Every art needs its new generation of practitioners. Without new blood, old crafts like spoke-shaving and hedge-laying will die out. It warms one’s heart, therefore, to see the fresh young faces of Edinburgh students as they step forward to join the massed ranks of the stand-up comedians. It is good, too, to see university revues fostering standup as well as sketch comedy; Edinburgh is not alone in this, and increasingly student sketch troupes are using the Fringe to provide a structured context for individual comics. These are often very inexperienced performers, but if the Festival is for you an opportunity to spot the stars of the future, then such lineups represent a rich hunting-ground. If, however, you are looking for more polished material, then they may well not be worth the risk.

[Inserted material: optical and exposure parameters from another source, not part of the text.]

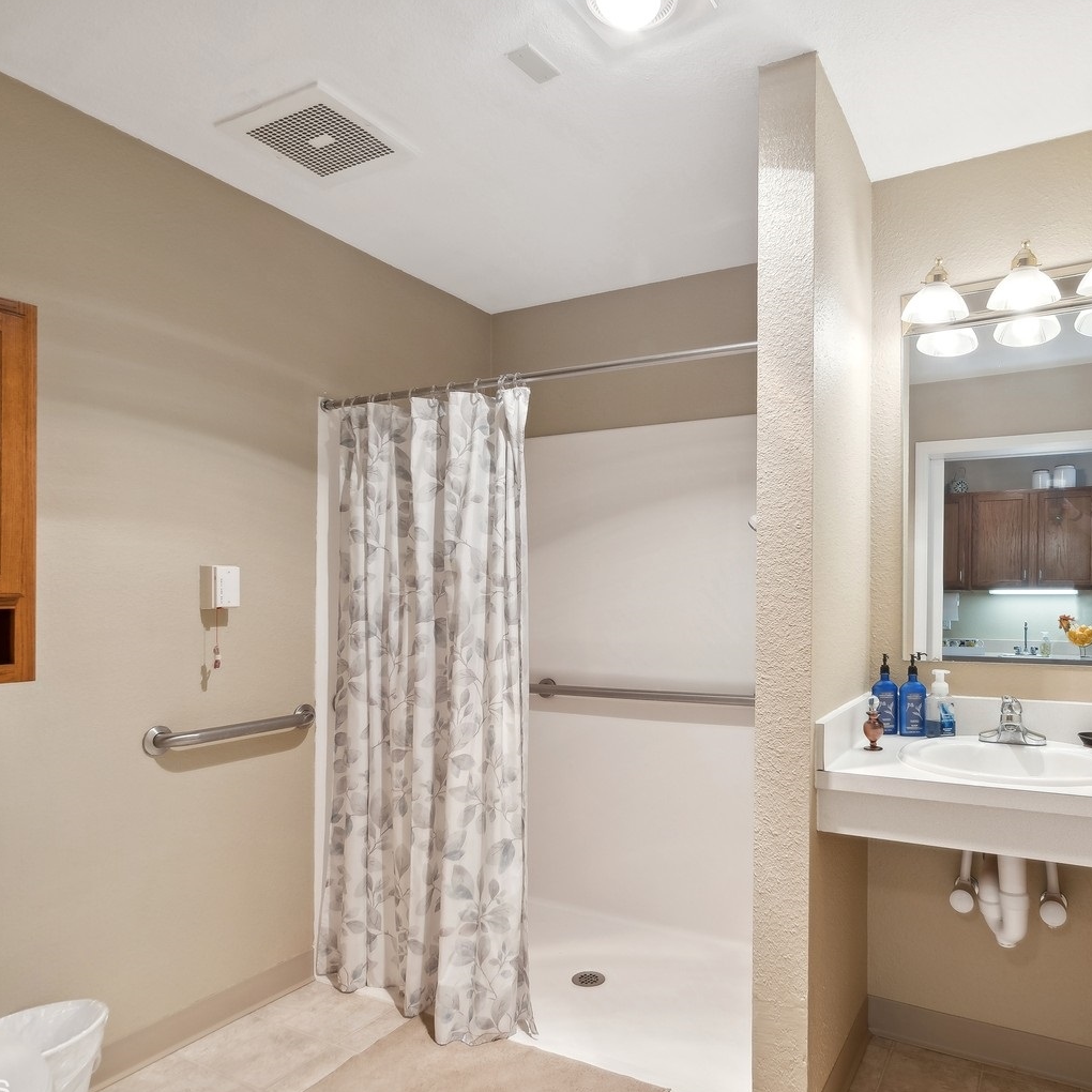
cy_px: 544
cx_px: 644
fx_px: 714
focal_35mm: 20
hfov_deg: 74.2
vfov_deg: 74.8
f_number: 8
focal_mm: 10
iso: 200
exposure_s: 1/3.33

One couldn’t help but wonder where these performers had tested their material, as they surely must have done before attempting the Fringe, and how it could have met with sufficient success to convince them to put it on display.
The current offering from the Edinburgh Revue is likely to satisfy neither of these desires. Following what seems to be an emerging trend, all but one of the five students performing that afternoon above the Beehive pub opted for a deliberately awkward, low-energy style. This can work well in moderation, but in four sets back-to-back it can become rather trying. The lineup was very poorly chosen in this regard, as was the order in which it was presented. The decision to open with the least confident performer (James Mackintosh) was very unwise, while Jodie Mitchell, the most able of the group, was relegated to penultimate position, leaving the show to finish with Adam Todd, whose frankly grating, whining delivery killed off what was left of the momentum.
To be fair to the young novices, they faced a tough little audience on a hot afternoon, some of whom were unresponsive to the point of resistance. The absolute failure of the compere to establish or maintain any audience energy did not help matters. It was not a setting to inspire confidence, and one could hardly blame Mackintosh for swallowing his words and retreating into incomprehensibility, as he struggled through the whole of his section on midget gladiators. I doubt I would have been able to stay on stage for as long as he did. Then again, I have never proposed to entertain a room full of people with my comic observations. One couldn’t help but wonder where these performers had tested their material, as they surely must have done before attempting the Fringe, and how it could have met with sufficient success to convince them to put it on display. The audience may not have been enthusiastic, but they were far from hostile; when a comprehensible and amusing moment occurred, they were ready to enjoy it to the full. It was not an angry or offended audience which left the room above the Beehive pub, but a disappointed one, whose indulgence had been exhausted.
The young standups of Edinburgh University are brave, intelligent, and inventive. Their experimentation should be encouraged, and for that they require an audience. Just don’t let yourself be part of it.